● **Prompt**
Set the pictures aside and return each record below precisely as written.

Images with localized body landmarks:
════════════════════
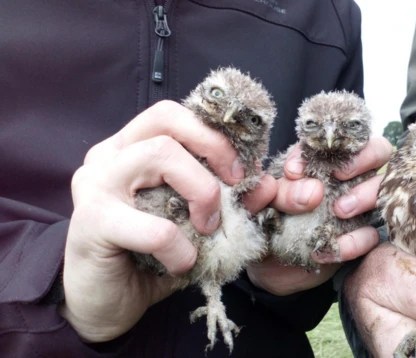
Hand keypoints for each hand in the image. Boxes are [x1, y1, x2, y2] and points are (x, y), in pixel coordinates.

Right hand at [59, 101, 274, 341]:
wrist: (105, 306)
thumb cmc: (150, 259)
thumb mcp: (195, 224)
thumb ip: (227, 201)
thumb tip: (266, 185)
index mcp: (131, 148)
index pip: (174, 115)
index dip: (216, 135)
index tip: (243, 169)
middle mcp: (108, 156)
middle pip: (167, 120)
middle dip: (214, 148)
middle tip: (233, 187)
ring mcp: (95, 184)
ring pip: (160, 154)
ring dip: (201, 192)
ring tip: (206, 228)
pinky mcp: (91, 222)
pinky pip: (156, 227)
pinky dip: (182, 249)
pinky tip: (181, 264)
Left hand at [247, 137, 392, 295]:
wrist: (269, 265)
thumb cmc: (269, 220)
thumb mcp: (265, 202)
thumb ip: (280, 190)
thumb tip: (307, 186)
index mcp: (325, 159)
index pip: (339, 136)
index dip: (323, 146)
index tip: (293, 171)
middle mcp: (350, 176)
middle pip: (380, 150)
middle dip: (364, 158)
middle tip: (337, 176)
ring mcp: (361, 206)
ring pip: (383, 189)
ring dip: (365, 195)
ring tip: (339, 210)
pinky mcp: (362, 236)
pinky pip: (372, 234)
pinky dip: (354, 240)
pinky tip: (327, 249)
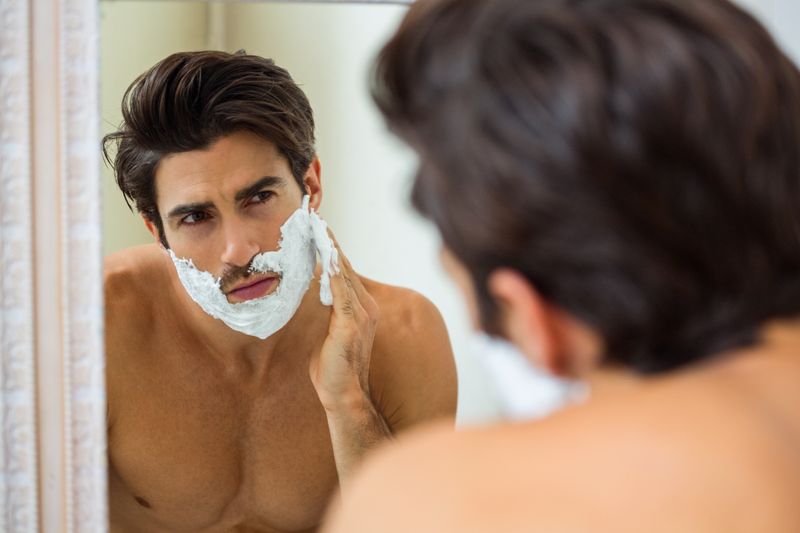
════════════════════
● **Answer to this problem**
Hand keypoints for each hand in the image. Boxes are [x1, y1, x2, y2] and points are (x, y), in pixel coordinates.

Right hand at [59, 101, 274, 341]:
wrist: (105, 306)
thumb cmc: (150, 259)
thumb mcp: (195, 224)
thumb ip: (227, 201)
thumb tip: (266, 185)
index mcp: (131, 148)
index pip: (174, 115)
index dip: (216, 135)
index tip: (243, 169)
middle mcp: (108, 156)
middle pip: (167, 120)
middle dip: (214, 148)
middle tip: (233, 187)
ring mcp: (95, 184)
ring pip: (160, 154)
ring dip: (201, 192)
ring tip: (206, 228)
pinky mcp: (91, 222)
pinky pip: (156, 227)
pinky dip: (182, 249)
pinky tip: (181, 264)
Left hand at [247, 137, 392, 295]:
wrist: (269, 265)
thumb cmc: (269, 220)
thumb mcp: (265, 202)
thumb ip: (280, 190)
thumb tip: (307, 186)
index mcp: (325, 159)
index pip: (339, 136)
index dip: (323, 146)
index tip: (293, 171)
middle mcp: (350, 176)
middle pip: (380, 150)
middle dip: (364, 158)
middle tip: (337, 176)
ring mcp: (361, 206)
ring pip: (383, 189)
ring dip: (365, 195)
ring tip: (339, 210)
pinky mcp: (362, 236)
pinky pip: (372, 234)
pinky dip: (354, 240)
pinky tip: (327, 249)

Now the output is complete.